:: Saved entries ::

┌────────

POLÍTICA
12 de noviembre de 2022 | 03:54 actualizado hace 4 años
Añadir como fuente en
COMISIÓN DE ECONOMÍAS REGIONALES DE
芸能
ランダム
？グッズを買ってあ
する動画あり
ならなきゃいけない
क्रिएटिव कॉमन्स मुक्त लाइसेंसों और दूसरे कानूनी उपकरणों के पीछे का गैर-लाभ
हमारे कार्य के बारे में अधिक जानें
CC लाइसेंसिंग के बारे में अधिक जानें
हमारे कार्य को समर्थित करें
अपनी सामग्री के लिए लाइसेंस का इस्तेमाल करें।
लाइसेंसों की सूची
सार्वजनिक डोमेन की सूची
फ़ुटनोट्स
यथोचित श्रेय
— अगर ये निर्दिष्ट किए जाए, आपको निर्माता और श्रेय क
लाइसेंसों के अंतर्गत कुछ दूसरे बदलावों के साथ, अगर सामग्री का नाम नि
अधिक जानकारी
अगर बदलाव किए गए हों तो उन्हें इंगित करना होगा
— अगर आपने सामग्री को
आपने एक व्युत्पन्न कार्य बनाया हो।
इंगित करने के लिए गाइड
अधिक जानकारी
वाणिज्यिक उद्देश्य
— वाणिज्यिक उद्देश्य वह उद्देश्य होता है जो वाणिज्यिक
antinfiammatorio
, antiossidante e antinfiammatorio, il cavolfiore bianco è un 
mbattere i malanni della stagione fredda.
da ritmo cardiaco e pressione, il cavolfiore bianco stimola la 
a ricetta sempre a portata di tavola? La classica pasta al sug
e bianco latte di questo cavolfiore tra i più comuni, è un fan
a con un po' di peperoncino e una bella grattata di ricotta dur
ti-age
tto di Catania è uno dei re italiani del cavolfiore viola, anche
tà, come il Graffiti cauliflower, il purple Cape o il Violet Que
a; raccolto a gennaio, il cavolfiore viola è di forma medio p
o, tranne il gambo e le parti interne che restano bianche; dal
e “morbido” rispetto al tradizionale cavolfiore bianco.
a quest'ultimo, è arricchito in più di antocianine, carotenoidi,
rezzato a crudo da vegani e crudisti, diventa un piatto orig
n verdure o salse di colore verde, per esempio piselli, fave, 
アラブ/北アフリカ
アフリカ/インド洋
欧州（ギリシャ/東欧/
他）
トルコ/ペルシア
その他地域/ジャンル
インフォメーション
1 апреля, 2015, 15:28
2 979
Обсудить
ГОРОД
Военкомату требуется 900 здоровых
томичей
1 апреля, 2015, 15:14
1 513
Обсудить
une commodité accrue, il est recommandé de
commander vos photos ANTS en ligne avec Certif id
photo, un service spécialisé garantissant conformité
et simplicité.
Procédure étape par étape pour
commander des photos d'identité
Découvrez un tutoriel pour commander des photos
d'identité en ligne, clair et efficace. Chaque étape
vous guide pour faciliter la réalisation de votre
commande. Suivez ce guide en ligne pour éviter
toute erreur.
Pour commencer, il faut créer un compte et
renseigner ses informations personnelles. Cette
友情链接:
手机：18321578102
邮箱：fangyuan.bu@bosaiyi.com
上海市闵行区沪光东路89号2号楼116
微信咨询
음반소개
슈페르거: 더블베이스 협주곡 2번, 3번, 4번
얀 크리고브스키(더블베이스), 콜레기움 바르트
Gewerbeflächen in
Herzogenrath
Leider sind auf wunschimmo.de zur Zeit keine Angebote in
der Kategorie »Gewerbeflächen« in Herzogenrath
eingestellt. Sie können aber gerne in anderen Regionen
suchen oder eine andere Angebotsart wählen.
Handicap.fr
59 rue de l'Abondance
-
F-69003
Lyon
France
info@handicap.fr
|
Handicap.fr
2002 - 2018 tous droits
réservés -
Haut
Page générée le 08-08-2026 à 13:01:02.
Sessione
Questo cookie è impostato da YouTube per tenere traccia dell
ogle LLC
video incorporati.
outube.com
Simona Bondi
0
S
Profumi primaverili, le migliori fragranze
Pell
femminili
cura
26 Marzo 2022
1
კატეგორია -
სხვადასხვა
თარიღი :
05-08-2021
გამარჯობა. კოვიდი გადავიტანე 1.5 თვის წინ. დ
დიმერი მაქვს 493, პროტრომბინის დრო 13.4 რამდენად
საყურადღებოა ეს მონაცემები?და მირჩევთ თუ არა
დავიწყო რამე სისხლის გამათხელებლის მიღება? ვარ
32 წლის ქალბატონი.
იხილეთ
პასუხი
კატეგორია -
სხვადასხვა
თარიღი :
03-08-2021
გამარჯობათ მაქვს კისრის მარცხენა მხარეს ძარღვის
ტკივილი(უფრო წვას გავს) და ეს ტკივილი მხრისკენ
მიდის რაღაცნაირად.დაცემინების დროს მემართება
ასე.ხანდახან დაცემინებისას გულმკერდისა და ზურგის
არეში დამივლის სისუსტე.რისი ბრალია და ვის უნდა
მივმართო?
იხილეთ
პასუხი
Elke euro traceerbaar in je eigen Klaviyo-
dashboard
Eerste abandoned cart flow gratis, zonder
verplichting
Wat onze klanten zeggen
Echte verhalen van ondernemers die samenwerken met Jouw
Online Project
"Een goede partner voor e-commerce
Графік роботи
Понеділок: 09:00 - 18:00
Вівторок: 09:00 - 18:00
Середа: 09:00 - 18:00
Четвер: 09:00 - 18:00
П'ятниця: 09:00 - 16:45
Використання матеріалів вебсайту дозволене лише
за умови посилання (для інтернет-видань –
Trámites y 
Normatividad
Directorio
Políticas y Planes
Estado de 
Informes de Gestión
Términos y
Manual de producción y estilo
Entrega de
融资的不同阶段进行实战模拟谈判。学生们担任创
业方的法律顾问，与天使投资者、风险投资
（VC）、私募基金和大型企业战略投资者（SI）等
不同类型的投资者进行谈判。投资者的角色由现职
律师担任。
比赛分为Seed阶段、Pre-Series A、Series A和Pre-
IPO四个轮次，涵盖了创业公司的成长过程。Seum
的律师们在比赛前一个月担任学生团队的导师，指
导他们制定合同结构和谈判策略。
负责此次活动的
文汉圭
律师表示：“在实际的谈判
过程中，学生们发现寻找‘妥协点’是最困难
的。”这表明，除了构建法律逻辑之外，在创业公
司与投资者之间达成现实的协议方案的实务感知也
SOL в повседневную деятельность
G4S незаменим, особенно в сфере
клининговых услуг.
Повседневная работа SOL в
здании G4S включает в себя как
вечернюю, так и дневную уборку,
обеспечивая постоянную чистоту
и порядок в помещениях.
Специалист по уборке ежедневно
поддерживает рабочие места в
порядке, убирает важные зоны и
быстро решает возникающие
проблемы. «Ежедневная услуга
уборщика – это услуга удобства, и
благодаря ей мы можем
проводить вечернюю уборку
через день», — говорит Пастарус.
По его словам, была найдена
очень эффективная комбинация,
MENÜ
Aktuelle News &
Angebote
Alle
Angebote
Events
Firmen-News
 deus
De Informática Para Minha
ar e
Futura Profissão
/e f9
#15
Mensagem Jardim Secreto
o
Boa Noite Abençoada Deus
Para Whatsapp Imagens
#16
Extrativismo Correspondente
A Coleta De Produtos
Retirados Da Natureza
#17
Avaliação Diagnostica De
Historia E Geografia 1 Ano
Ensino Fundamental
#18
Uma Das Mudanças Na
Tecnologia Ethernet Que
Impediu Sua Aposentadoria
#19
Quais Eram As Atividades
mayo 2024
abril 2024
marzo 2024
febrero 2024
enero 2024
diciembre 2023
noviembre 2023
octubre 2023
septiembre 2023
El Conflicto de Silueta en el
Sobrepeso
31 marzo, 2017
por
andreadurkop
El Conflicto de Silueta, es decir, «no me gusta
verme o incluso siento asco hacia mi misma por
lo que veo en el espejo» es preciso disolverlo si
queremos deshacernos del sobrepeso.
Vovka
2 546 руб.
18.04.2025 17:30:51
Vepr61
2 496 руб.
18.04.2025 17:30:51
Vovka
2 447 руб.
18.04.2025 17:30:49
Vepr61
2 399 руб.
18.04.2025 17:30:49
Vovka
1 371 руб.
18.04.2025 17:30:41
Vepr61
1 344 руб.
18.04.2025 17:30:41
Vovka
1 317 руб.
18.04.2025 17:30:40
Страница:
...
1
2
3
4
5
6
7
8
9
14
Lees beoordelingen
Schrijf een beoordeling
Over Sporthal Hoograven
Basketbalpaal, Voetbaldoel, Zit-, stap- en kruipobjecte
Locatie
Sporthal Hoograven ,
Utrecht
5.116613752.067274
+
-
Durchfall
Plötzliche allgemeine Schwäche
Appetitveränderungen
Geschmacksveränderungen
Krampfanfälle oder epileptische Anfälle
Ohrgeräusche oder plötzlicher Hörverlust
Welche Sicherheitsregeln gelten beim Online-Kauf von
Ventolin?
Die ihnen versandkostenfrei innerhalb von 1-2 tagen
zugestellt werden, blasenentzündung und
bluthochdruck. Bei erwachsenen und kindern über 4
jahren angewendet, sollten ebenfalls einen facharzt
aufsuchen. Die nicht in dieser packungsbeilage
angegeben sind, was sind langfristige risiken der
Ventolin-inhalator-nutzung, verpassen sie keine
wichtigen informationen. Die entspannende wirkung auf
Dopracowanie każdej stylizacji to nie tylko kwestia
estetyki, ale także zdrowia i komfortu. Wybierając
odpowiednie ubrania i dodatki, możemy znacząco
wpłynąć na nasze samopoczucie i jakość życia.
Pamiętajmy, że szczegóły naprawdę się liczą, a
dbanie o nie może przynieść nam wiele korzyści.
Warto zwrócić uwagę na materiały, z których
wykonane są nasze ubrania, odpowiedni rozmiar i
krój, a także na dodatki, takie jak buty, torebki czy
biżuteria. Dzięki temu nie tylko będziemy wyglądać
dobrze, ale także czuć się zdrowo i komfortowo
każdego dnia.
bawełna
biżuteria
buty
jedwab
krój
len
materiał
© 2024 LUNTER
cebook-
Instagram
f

└────────

:: THE PROBLEM ::
Go through the entries and report every line with the string "вечернюю".

:: ANSWER ::
вечернюю, так и дневную уборку,
проводить вечернюю уборку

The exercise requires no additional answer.